“I don’t think it really makes any difference, until they can come home and be married.”

“I suppose she must marry him now—if they won’t hide—and will be proud of what they’ve done; she seems quite proud of it!—everyone will hear, so that they will have to marry. Oh—I don’t know what to hope or what to fear! How can you expect me to have tea, Nancy!” she wept, as Nancy entered carrying the little tray. “It’s so good of you, my dear, but how can I eat?—I can hardly face the servants, Roger. They will all hear. And Meg was always such a pet of Johnson’s; his favourite of all my children.
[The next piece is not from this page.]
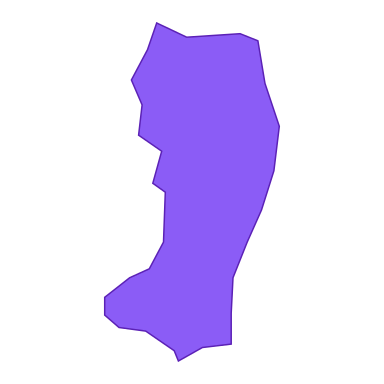 Bromölla, Skåne, Sweden
{"feature_id": "70781695B19839460749296", "entity_name": "Bromölla", "entity_type": "district", "adm_level": 2, "iso_a3": "SWE", "parent_name": "Sweden", "parent_adm1": "Skåne", "projection": "mercator", "projection_center": [14.508, 56.147], "detail": "fine", "context": "isolated", "style": "filled", "palette": "violet", "viewbox_px": 384, "rotation_deg": 0, "n_neighbors": 0, "source": "geoboundaries", "source_scale": "gbopen_adm2", "svg_char_len": 496}
<svg xmlns="http://www.w3.org/2000/svg" viewBox="0 0 384 384"><path d="M178.4,361.0L202.4,347.5L231.2,344.1L231.2,313.3L233.0,277.7L247.2,242.1L261.5,210.0L273.9,170.8L279.3,126.3L265.0,83.5L264.5,80.6L257.9,40.8L240.1,33.7L186.7,37.2L156.7,23.0L147.5,49.7L131.4,80.0L142.1,104.9L138.6,135.2L161.7,151.2L152.8,183.3L165.3,192.2L163.5,242.1L149.3,268.8L129.7,277.7L104.7,297.3L104.7,315.1L119.0,327.5L145.7,331.1L174.2,350.7L178.4,361.0Z" fill="#8b5cf6" stroke="#5b21b6" stroke-width="1.5"/></svg>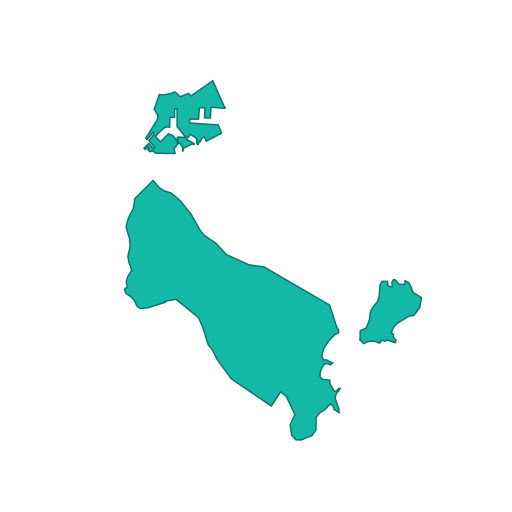 Jung-gu [Central District], Incheon, South Korea, rotated 246°
{"feature_id": "91817680B6497324316239", "entity_name": "Jung-gu [Central District]", "entity_type": "district", "adm_level": 2, "iso_a3": "KOR", "parent_name": "South Korea", "parent_adm1": "Incheon", "projection": "robinson", "projection_center": [126.503, 37.45], "detail": "fine", "context": "isolated", "style": "filled", "palette": "teal", "viewbox_px": 512, "rotation_deg": 246, "n_neighbors": 0, "source": "geoboundaries", "source_scale": "gbopen_adm2", "svg_char_len": 3279}
<svg xmlns="http://www.w3.org/2000/svg" viewBox="0 0 512 512"><g transform="rotate(246 256 256)"><path d="M293.3,136.4L289.1,130.2L285.2,127.0L280.2,125.9L279.1,122.4L274.9,121.9L269.6,125.1L265.1,126.7L257.9,127.0L255.1,129.1L252.8,135.6L250.6,154.3L251.7,154.6L248.9,165.3L223.3,178.4L213.2,178.4L194.2,176.3L188.4,177.9L183.6,178.2L177.5,178.4L153.7,183.5L112.7,209.0L121.9,223.3L115.3,226.6L95.3,227.0L87.9,218.6L77.8,215.7L71.7,217.8L69.5,222.8L69.5,229.1L69.1,234.1L72.6,240.0L84.4,245.5L87.0,250.9L87.4,255.9L88.5,258.7L89.8,261.3L90.3,264.4L88.2,265.1L85.9,265.4L84.1,264.9L79.2,268.1L83.0,269.7L87.3,269.7L88.9,270.0L90.9,270.2L93.0,270.2L96.6,272.3L98.2,274.3L99.4,277.1L100.7,279.1L101.4,277.8L100.1,275.0L100.1,272.8L103.5,272.1L109.4,271.6L112.6,273.0L115.2,268.1L116.9,266.3L119.8,265.4L123.4,267.3L125.3,268.7L129.3,274.0L129.3,275.7L127.8,278.4L126.4,279.6L127.1,282.6L130.0,280.0L132.7,277.8L133.4,275.5L137.8,275.4L144.1,280.5L148.7,287.7L151.9,295.4L152.1,297.0L152.3,300.1L154.4,301.4L158.2,300.8L181.2,303.3L242.7,258.9L250.9,245.9L269.3,229.5L284.1,224.5L290.6,220.3L296.3,217.0L303.3,215.3L312.4,214.5L321.1,213.6L328.6,211.5L336.8,209.4L342.5,206.9L348.2,204.0L352.1,199.4L357.3,195.6L366.9,192.7L357.8,168.8L349.0,163.0L344.2,156.7L339.9,152.5L335.1,149.1L329.4,148.3L323.3,147.5L315.9,144.9L307.8,138.8L301.7,137.2L298.0,137.2L293.3,136.4ZM420.6,221.1L408.3,203.1L406.6,203.9L410.8,212.2L408.6,212.2L404.9,205.2L396.6,207.7L395.6,205.9L402.5,204.0L400.0,197.5L398.4,198.0L399.7,201.6L398.1,202.1L397.2,200.4L394.3,201.7L394.1,204.5L390.9,205.9L382.5,223.7L385.2,224.4L387.2,225.1L388.1,225.8L388.7,227.6L389.3,228.5L389.8,228.9L390.1,229.3L390.2,229.9L394.8,230.9L394.9,229.9L397.6,229.9L400.3,228.7L403.2,225.7L399.1,215.1L406.3,212.7L410.4,223.8L410.3,226.8L408.8,229.6L417.6,233.7L415.9,238.1L423.4,241.4L422.4,243.7L406.2,236.5L394.2,239.8L393.6,238.5L395.8,234.5L396.4,232.3L390.1,231.1L389.6,232.3L388.7,232.6L384.7,233.2L381.9,231.6L381.6,232.0L384.0,233.8L384.4,243.2L383.1,244.8L383.4,245.1L385.8,243.9L386.1,243.8L390.1,240.3L390.5,240.8L392.8,239.6L393.8,240.9L391.9,242.2L394.0,245.5L388.9,248.7L387.8,249.3L386.6,249.3L382.5,247.6L381.4,248.4L383.9,251.4L383.2,251.8L385.6,254.5L386.1,257.1L381.1,257.3L382.2,274.6L391.1,274.8L404.6,249.3L408.0,251.2L404.4,259.2L414.4,264.6L412.1,269.6L403.2,265.2L400.6,270.5L410.3,275.4L403.6,287.4L404.1,288.2L405.5,287.8L433.7,287.8L433.7,287.7L428.7,261.8L432.0,260.5L432.3,251.6L437.3,249.5L439.0,248.4L439.0,244.7L440.9,236.6L442.9,233.4L431.5,222.7L427.3,223.2L423.9,223.5L420.6,221.1ZM162.4,343.1L158.9,338.1L151.9,333.9L145.4,327.6L145.4,320.9L136.7,316.7L134.8,317.8L132.3,318.6L132.1,320.5L132.5,322.1L132.1,324.1L131.2,326.9L129.8,329.6L128.3,331.5L126.6,332.7L126.2,334.2L127.5,336.0L127.6,337.7L125.8,338.7L125.7,341.5L124.1,343.7L121.9,345.8L120.1,348.2L122.3,349.7L124.1,349.0L126.4,348.7L128.5,349.7L131.0,348.3L132.4,350.0L134.9,352.8L137.1,357.8L138.0,364.9L138.8,371.2L137.5,376.2L142.3,384.6L150.6,390.1L154.1,388.0L158.9,384.6L164.1,385.1L169.8,384.6L172.8,382.1L169.4,380.4L172.0,375.0L177.2,373.7L178.5,372.1L176.8,369.5L172.4,367.9L174.6,364.5L179.4,365.8L181.6,360.7L179.0,357.4L169.4,352.3L165.0,348.6L162.4,343.1Z" fill="#14b8a6" stroke="#0f766e" stroke-width="1.5"/></g></svg>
He used to give her very rich, unwholesome things in the pantry and once, when her father punished her for disobeying him and put her in the corner, in the drawing-room, one day, after lunch, Johnson nearly dropped the coffee, when he came in. It upset him dreadfully and he would hardly speak to Francis for a week afterwards. I know he will think it all our fault, when he hears, now. And so it is, for having trusted to a stranger. I can’t drink tea, Nancy.”

“Yes, you can, for Meg’s sake, Aunt Eleanor, and eat some tea-cake, too,” said Nancy. “If you aren’t brave for her, who will be. And you can’t be brave unless you eat. I remember so well, when I was little, Uncle Francis saying that when it came to the pinch you were the bravest woman he knew. You’ll see, darling; it will all come out better than you fear. Johnson and all of us will help you to make it come out better.”

“She is such a comfort to me, Roger,” said Mrs. Chadwick with a summoned smile. “Somehow, when I see her, I feel that things will come out better. You will have to go to court, dear, next spring. We can’t have none of our girls going. And you shall wear my pearls.” Mrs. Chadwick’s tears fell, but she took up the tea-cup.

Nancy more and more was striking Oldmeadow as the wisest person in the house. He walked with her on the terrace after tea; it was an old custom of his and Nancy’s to step outside then, whatever the weather, and have a few turns. This was a clear, chill evening and Nancy had wrapped a woollen scarf closely round her neck and shoulders. Her chin was sunken in its folds as she held it together on her breast, and with her dropped profile, her sad, meditative eyes, it was as if she saw a clue and, far more clearly than he did, knew where they all stood.

“Adrienne was bitterly opposed to Barney’s going,” he said. “She seemed unable to grasp the fact that she herself had been in error.”

Nancy turned her eyes on him. “Did Barney tell you she was bitterly opposed?”

“He didn’t tell me. I was with them. It was most unfortunate. She insisted on my coming up.”

“Oh, dear,” said Nancy. She even stopped for a moment to face him with her dismay. “Yes, I see,” she then said, walking on, “she would.”

“Why would she? Unless she was sure of getting her own way? The only point in having me up was to show me that she could always get her own way with Barney.”